====== Material supplied
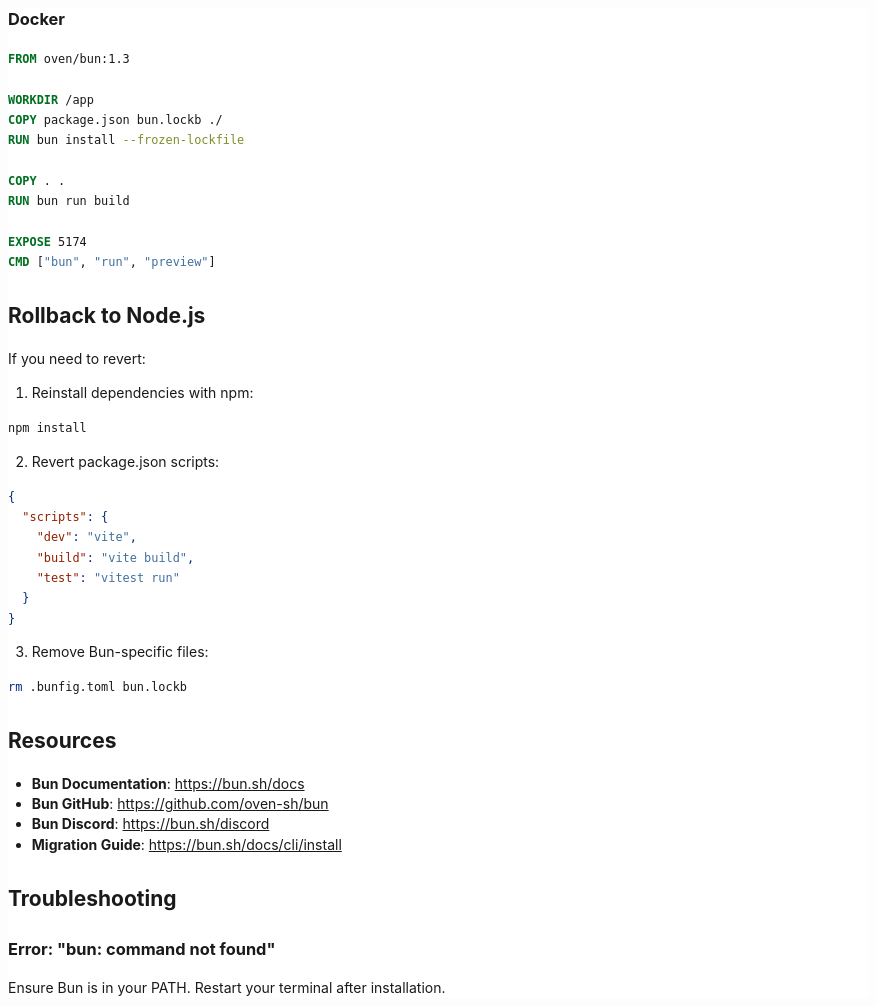 ### Docker
```dockerfile
FROM oven/bun:1.3

WORKDIR /app
COPY package.json bun.lockb ./
RUN bun install --frozen-lockfile

COPY . .
RUN bun run build

EXPOSE 5174
CMD ["bun", "run", "preview"]
```

## Rollback to Node.js

If you need to revert:

1. Reinstall dependencies with npm:
```bash
npm install
```

2. Revert package.json scripts:
```json
{
  "scripts": {
    "dev": "vite",
    "build": "vite build",
    "test": "vitest run"
  }
}
```

3. Remove Bun-specific files:
```bash
rm .bunfig.toml bun.lockb
```

## Resources

- **Bun Documentation**: https://bun.sh/docs
- **Bun GitHub**: https://github.com/oven-sh/bun
- **Bun Discord**: https://bun.sh/discord
- **Migration Guide**: https://bun.sh/docs/cli/install

## Troubleshooting

### Error: "bun: command not found"
Ensure Bun is in your PATH. Restart your terminal after installation.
============
Problem details -
Every line containing the word "scripts" should be copied from the material.

Result of this task -
2. Revert package.json scripts:
  "scripts": {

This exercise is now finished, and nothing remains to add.